Решили отойти за мостик, – встали около будки, у бора. И когда ревущая пьяная ватага сомкнулась на берегу – заорала к будке:
– Высылай делегатов… Давай переговоры!
Стояли молча большевики. Никто не тронулся с места. И вдруг выступил Отец, за ним Павел Павлыч. Их никто не вздумал удержать – двое через луг ковыляли они на речку. Вот спустились к мостику, перешли, встали на крутом берегу – их в тот же миг окружила гудущая стая. И только видели от будки большевики, как заметались в воздухе кулачищи, как сбили обоих на землю и со зверьим ревом заплясали над телами. Выхватил Станко браунинг, Фрунзе кричал чужим голосом:
– Бежим стрелять. Пока не поздно. Товарищи!
Николай Дианов крепко Фрунзе схватил за рукав:
– Куда побежишь, безумный, – или не видишь казаков.
Дрожали в бессильном гневе, но все остались у будки… Вот Павел Павлыч вдруг вскочил, спрыгнул к речке и через мостик мчится сюда… Его подхватили, стащили в лес…
И видно, как поднял окровавленную голову Отец, но вмиг его сбили наземь и снова бешено замолотили глухими, тупыми ударами…
Когда окончена была расправа – повернулась дикая стая, шумно ушла к вокзалу. С черной сотней весело ускакали желтые казаки.
В пустом и тихом поле лежал одиноко кровавый труп Отца.
Тогда подошли товарищи и увидели смятое тело друга. Вкруг по земле студенистой слизью дрожали мозги. Кровью и грязью кровавой было излеплено лицо. В комьях спуталась серебристая черная шершавая борода; обвисли мокрые тяжелые усы. Переломанные, свернулись в дугу ноги. Сквозь разодранную черную рубаху густела синяя, страшная грудь.
Подняли молча труп на руках, несли через речку, вступили в лес, спрятали в глухой чаще.
Из кольев и мешков сладили носилки, положили на них Павла Павлыча, унесли к какому-то ближнему фельдшеру, сдали в надежные руки.
Поздней ночью во тьме уходили из лесу.
Это было 22 октября.
23-го на Управской площади монархисты собрали тысячи народу, разжигали страсти погромными речами:
– Жиды бунтуют Россию.
– Врагов народных – уничтожать, как вшей.
– За нашего государя… за нашего государя.
Попы кадили на площади:
– За веру святую… за господнюю церковь.
И, возбужденные, тронули тысячи к собору.
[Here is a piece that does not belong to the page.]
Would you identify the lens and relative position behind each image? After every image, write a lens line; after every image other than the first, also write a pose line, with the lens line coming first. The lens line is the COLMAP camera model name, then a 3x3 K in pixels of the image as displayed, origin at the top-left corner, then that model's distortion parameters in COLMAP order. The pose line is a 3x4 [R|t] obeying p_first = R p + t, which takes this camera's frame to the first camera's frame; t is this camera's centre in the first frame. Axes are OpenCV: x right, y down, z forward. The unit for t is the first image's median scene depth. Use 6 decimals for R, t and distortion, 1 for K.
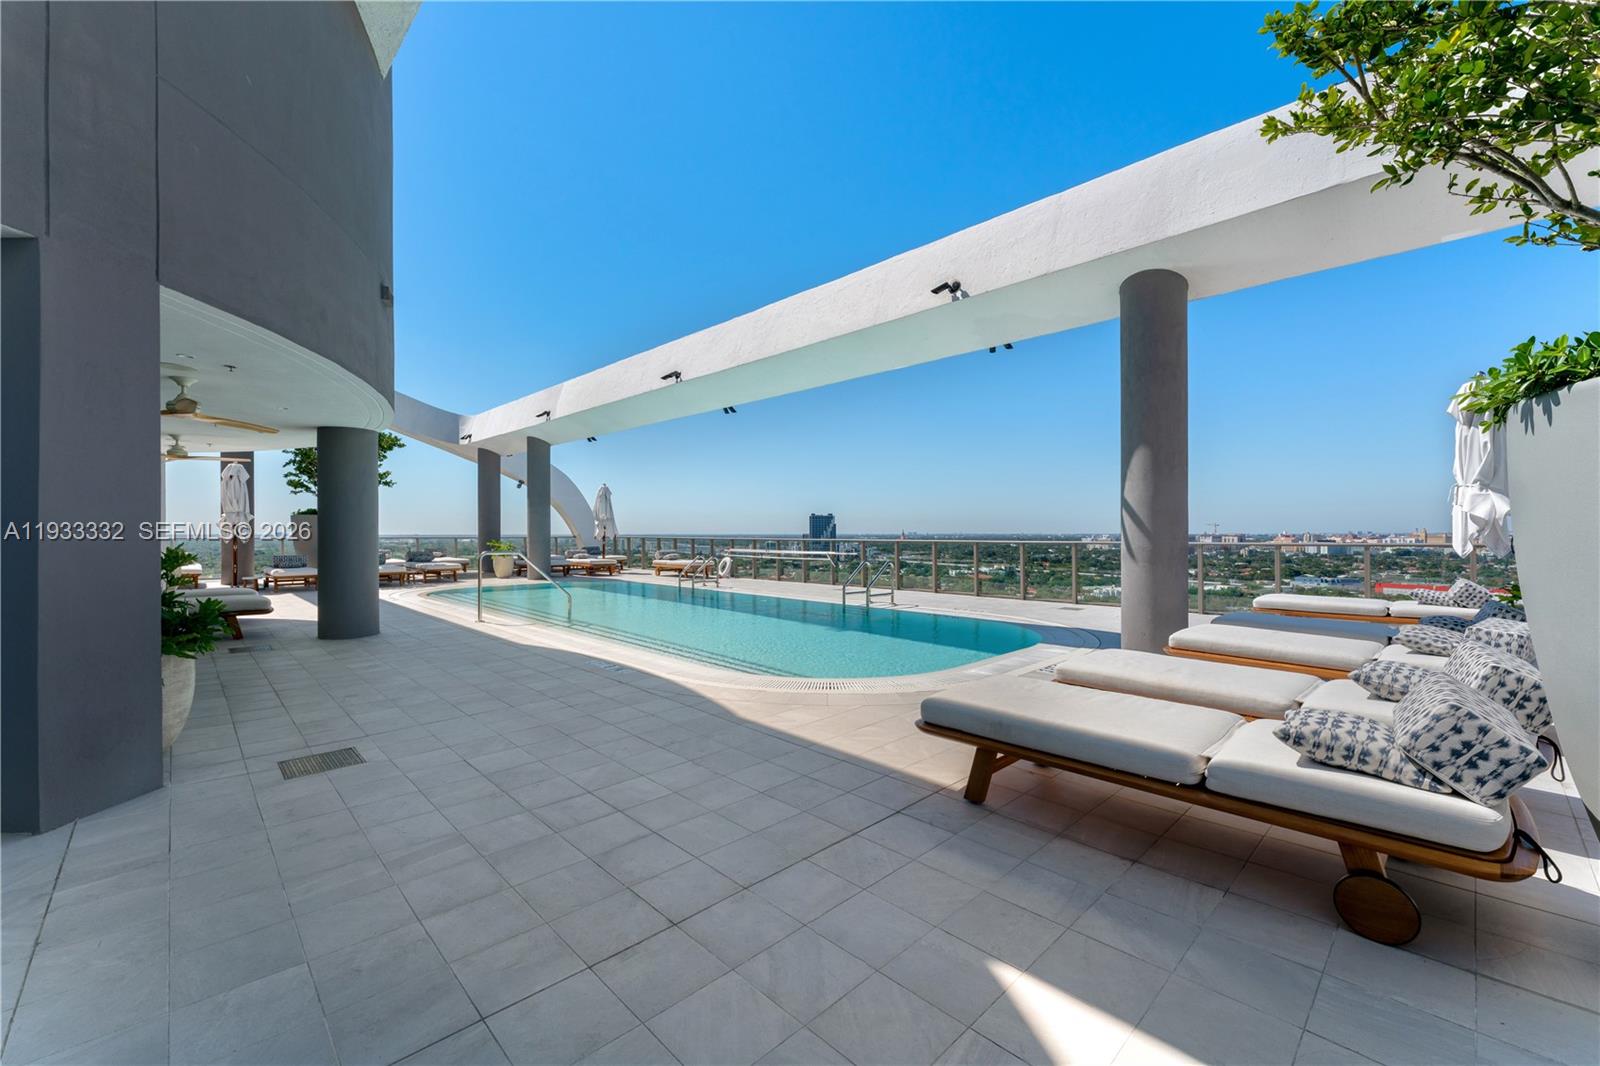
lens RADIAL K [[651.3, 0, 793.6], [0, 651.3, 526.8], [0, 0, 1]] dist [-0.001462, -0.000415]
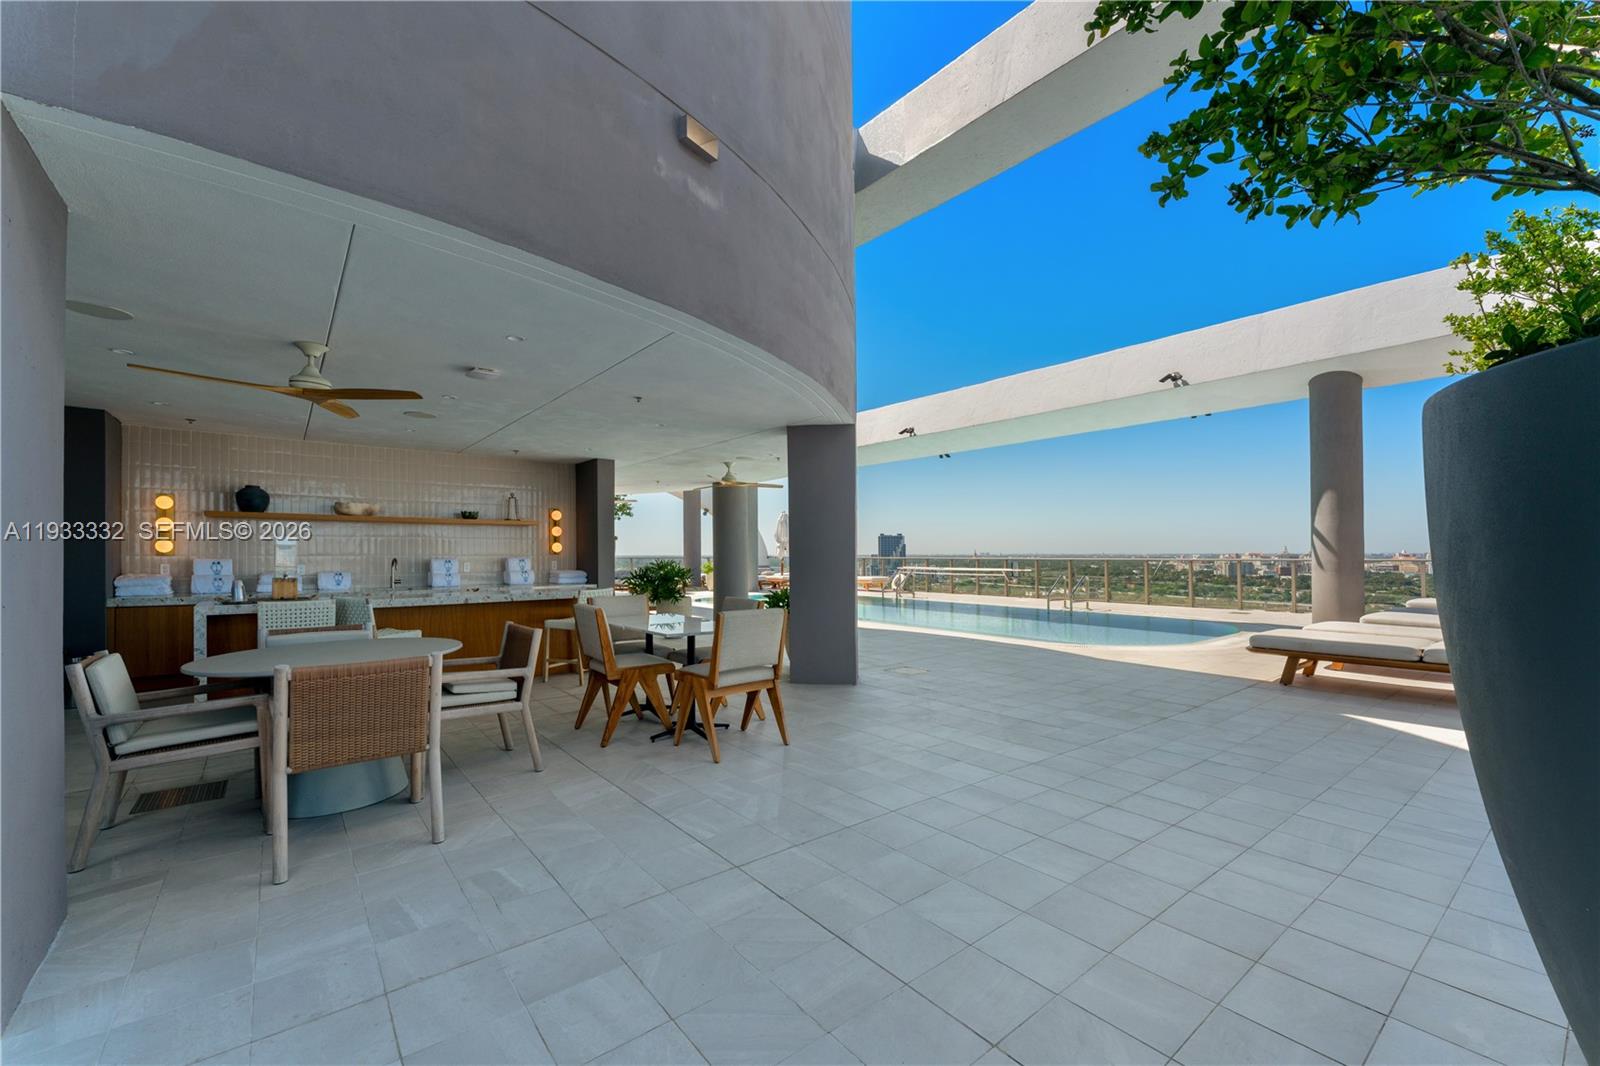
lens RADIAL K [[651.3, 0, 804.9], [0, 651.3, 549.9], [0, 0, 1]] dist [-0.001462, -0.000415]
pose [[0.995933, -0.004802, -0.089971, -0.426835], [0.005140, 0.999981, 0.003521, -0.003822], [0.089952, -0.003969, 0.995938, -0.474821]]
Попы святили, попы кропили водой, служили молебны, кадили на погром. И вот с иконами, с портретами, с хоругвами – хлынула по городу черная сотня. Два дня громили город. Рыскали по фабрикам, по домам – вытаскивали на расправу «депутатов», рабочих вождей, мучили их, убивали на глазах в смертной дрожи дрожавших ребятишек. Город осатанел в кровавом чаду, в терпком ужасе остыли рабочие корпуса.
И когда, пресытившись буйством, отошла погромная череда, – решили ночью большевики схоронить Отца, – труп его долгие дни таили от всех. И в глухую ноябрьскую ночь, в ночь на шестое, крались темными переулками к бору.
Привезли на Талку сосновый плотный гроб – гроб обили в багровый кумач. Качались у гроба с концом золотые кисточки, играли в колеблемом факельном зареве. Голову Отца обернули в красное знамя, оправили черный отцовский пинжачок – с него не вытравишь кровавые следы! Пригнули тощие надломленные ноги – втянули в сосновую раму гроба. Шрамами черные полосы расползлись в чесучовом лице, упали глубоко внутрь пустые широкие глазницы.
В два аршина, неглубоко, взрыли тугую могилу – стояли с заступами на рыхлых бугорках похоронной земли.
Молчала сырая ноябрьская ночь. Пропали звезды в каштановую темень. Плакал сосновый бор похоронным гудом. Плакала тихоструйная Талка, как девочка – робким заливчатым звоном. Трещали жестким хрустом оранжевые факелы. Большевики стояли над гробом, словно в забытьи, и глядели в безжизненное лунное лицо Отца.